Spare a thought for the attendees of the CES tech show who decided to briefly leave their phones in charging towers.
The devices got locked inside when a power cut plunged the exhibition hall into darkness.
Having to constantly keep personal devices charged is a nuisance we are all, by now, familiar with – even device-makers are frustrated.
During Huawei’s press conference, the firm’s chief executive acknowledged that battery life was among the top complaints customers make about smartphones.
He went on to explain that this is why Huawei’s new Mate 10 Pro included a bigger battery than many rivals – at 4,000 milliamp-hour (mAh) capacity.
Seeing the world’s largest consumer electronics trade show briefly hobbled by a blackout perhaps makes gadgets with especially long battery life seem all the more appealing.
If so, a new flurry of devices at CES this year are offering to outlast their power-hungry brethren.
Take Lenovo’s Miix 630 tablet, a two-in-one that comes with a keyboard.
It is meant to last up to 20 hours on a single charge thanks to is power-efficient Qualcomm processor, a chip initially designed for mobile devices.
That claim from Lenovo hasn’t yet been tested, but it’s a tantalising promise of a more battery-confident future.
Qualcomm has been working on improving efficiency in the various components that it provides to the makers of consumer gadgets.
At the company’s press conference this week, one executive said that the firm’s new Bluetooth system-on-chip slashed power usage by 65%.
As a result, wireless headphones could last nearly three times as long on a single charge, he suggested.
- Kodak soars on KodakCoin and Bitcoin plans
- Power cut hits Las Vegas tech show
- Swarm of drones lights up Vegas night sky
- When will AI deliver for humans?
Another firm making similar advancements, this time for chips used in so-called internet-of-things devices, is Sigma Designs.

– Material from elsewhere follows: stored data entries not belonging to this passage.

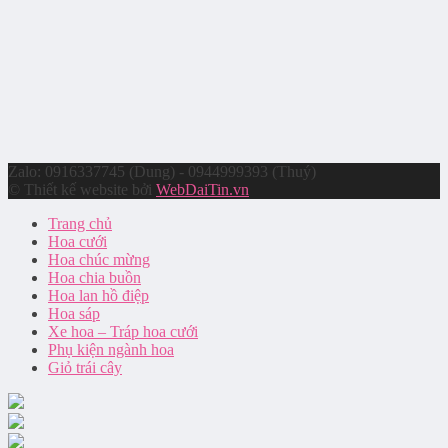
Zalo: 0916337745 (Dung) - 0944999393 (Thuý)
© Thiết kế website bởi
WebDaiTin.vn
Trang chủ
Hoa cưới
Hoa chúc mừng
Hoa chia buồn
Hoa lan hồ điệp
Hoa sáp
Xe hoa – Tráp hoa cưới
Phụ kiện ngành hoa
Giỏ trái cây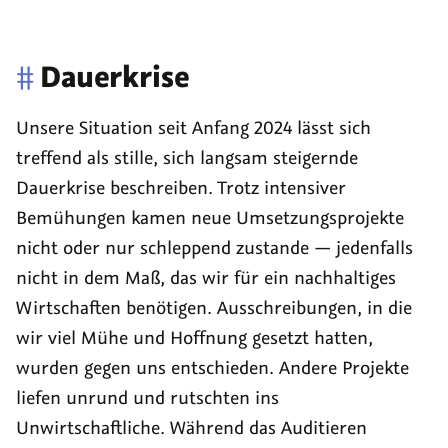
#
Dauerkrise
Unsere Situation seit Anfang 2024 lässt sich
treffend als stille, sich langsam steigernde
Dauerkrise beschreiben. Trotz intensiver
Bemühungen kamen neue Umsetzungsprojekte
nicht oder nur schleppend zustande — jedenfalls
nicht in dem Maß, das wir für ein nachhaltiges
Wirtschaften benötigen. Ausschreibungen, in die
wir viel Mühe und Hoffnung gesetzt hatten,
wurden gegen uns entschieden. Andere Projekte
liefen unrund und rutschten ins
Unwirtschaftliche. Während das Auditieren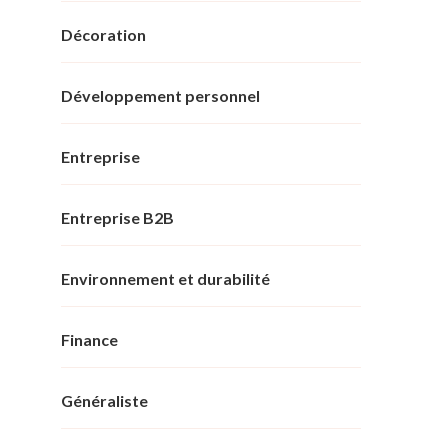
Décoration
Développement personnel
Entreprise
Entreprise B2B
Environnement et durabilité
Finance
Généraliste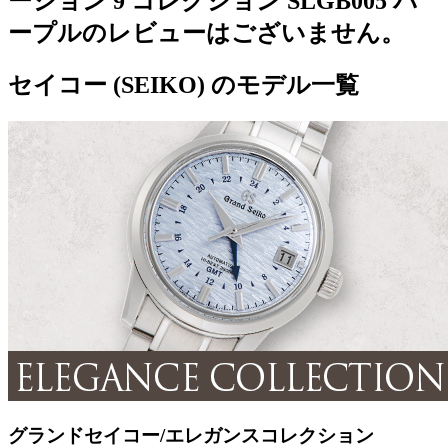
ーション 9 コレクション SLGB005 パ
ープルのレビューはございません。
セイコー (SEIKO) のモデル一覧
グランドセイコー/エレガンスコレクション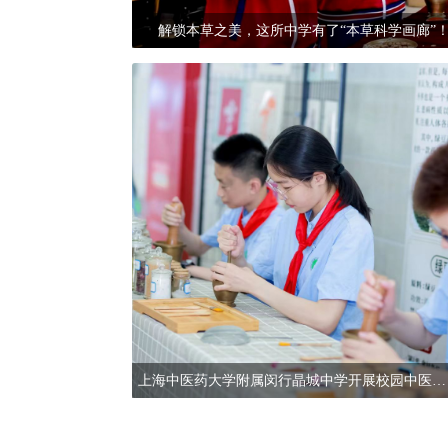
解锁本草之美，这所中学有了“本草科学画廊”！
上海中医药大学附属闵行晶城中学开展校园中医药文化主题日活动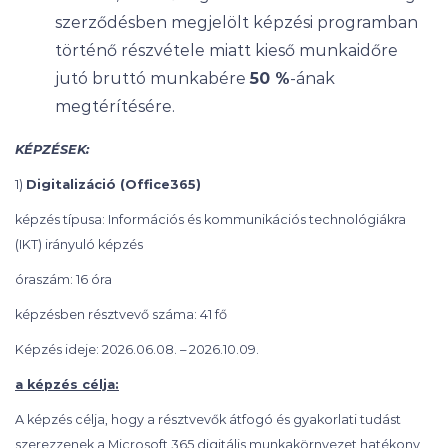
szerződésben megjelölt képzési programban
történő részvétele miatt kieső munkaidőre
jutó bruttó munkabére
50 %
-ának
megtérítésére.
KÉPZÉSEK:
1)
Digitalizáció (Office365)
képzés típusa: Információs és kommunikációs technológiákra
(IKT) irányuló képzés
óraszám: 16 óra
képzésben résztvevő száma: 41 fő
Képzés ideje: 2026.06.08. – 2026.10.09.
a képzés célja:
A képzés célja, hogy a résztvevők átfogó és gyakorlati tudást
szerezzenek a Microsoft 365 digitális munkakörnyezet hatékony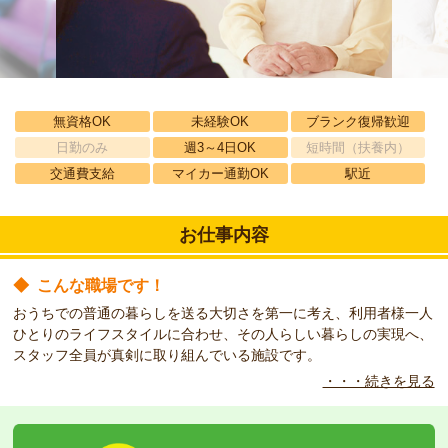
無資格OK
未経験OK
ブランク復帰歓迎
日勤のみ
週3～4日OK
短時間（扶養内）
交通費支給
マイカー通勤OK
駅近
お仕事内容
◆
こんな職場です！
おうちでの普通の暮らしを送る大切さを第一に考え、利用者様一人
ひとりのライフスタイルに合わせ、その人らしい暮らしの実現へ、
スタッフ全員が真剣に取り組んでいる施設です。
・・・続きを見る
◆
こんな方をお待ちしています！
入居者様に寄り添った生活空間でのお仕事を希望される方必見！
駐車場完備なので、車通勤でも安心です♪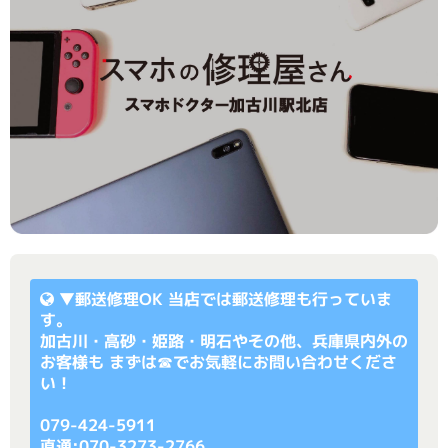
▼
郵送修理OK
当店では郵送修理も行っていま
す。
加古川・高砂・姫路・明石やその他、兵庫県内外の
お客様も まずは☎でお気軽にお問い合わせくださ
い！
079-424-5911
直通:070-3273-2766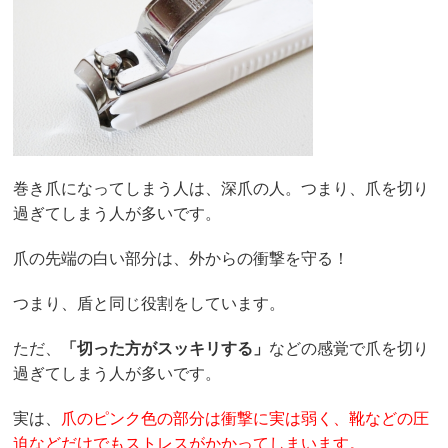
巻き爪になってしまう人は、深爪の人。つまり、爪を切り
過ぎてしまう人が多いです。
爪の先端の白い部分は、外からの衝撃を守る！
つまり、盾と同じ役割をしています。
ただ、
「切った方がスッキリする」
などの感覚で爪を切り
過ぎてしまう人が多いです。
実は、
爪のピンク色の部分は衝撃に実は弱く、靴などの圧
迫などだけでもストレスがかかってしまいます。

It announced that its latest series of processors, the Z-Wave 700 line, could allow things like wi-fi connected sensors embedded in furniture and walls to last 10 years on one coin cell battery.
Powering through CES
If there’s anywhere that tests the lifespan of a battery-powered device, it’s CES itself.
There’s often a race to plug in at the few available charging points and visitors to the tech show often find themselves texting last minute rendez-vous details to colleagues as their phones die.
BBC Click’s Lara Lewington says keeping her phone charged up has been “a nightmare”.
“It’s in a case which should give it two full charges but inevitably something goes wrong,” she explains.
“I’m constantly using the internet so that’s draining the battery.
“When you’re busy running around a chaotic place trying to get loads done, you’re struggling to power your phone so you get paranoid about using it.”
If only gadgets had as much energy as CES attendees.
For Ben Wood, an analyst at CCS Insight, the irony of all this is that while battery life may be improving in some gadgets, the batteries themselves aren’t.
“To make things last longer you design around [the battery], you design processors or screens that draw less power,” he explained.
He added that PC makers such as Lenovo and HP were drawing inspiration from smartphones when thinking about how to make tablets and laptops less power-hungry.
Smartphones, of course, have for the last 10 years or so been pushed to the limit in terms of efficiency since they must rely on relatively small and flat onboard batteries.
For anyone seriously concerned about running out of juice, the latest portable battery packs for recharging devices away from mains supplies were on display at CES this year too.
They included a giant one from Duracell comprising a large acid battery.
Tech news site Gizmodo, which spotted the device on the show floor, calculated that it could recharge an iPhone X more than 48 times.
Finally, PC gaming hardware specialist Razer has come up with an interesting way of powering their new wireless mouse – take the battery out entirely.
It is exhibiting a wired mouse mat that generates a magnetic field, which powers electronics inside the Mamba mouse directly.
“While other companies have attempted to do wireless charging for mice, they have been unable to achieve true wireless power as their mice still need a battery to be charged,” said chief executive Min-Liang Tan.
No wonder Razer is proud of itself – tech firms are desperate to free us from the chore of regularly re-charging batteries because they know it could result in a far greater appreciation of their products, according to Ben Wood.
“This is the Holy Grail,” he said.
“There’s this constant race to see who can optimise the power consumption while at the same time deliver new capabilities.”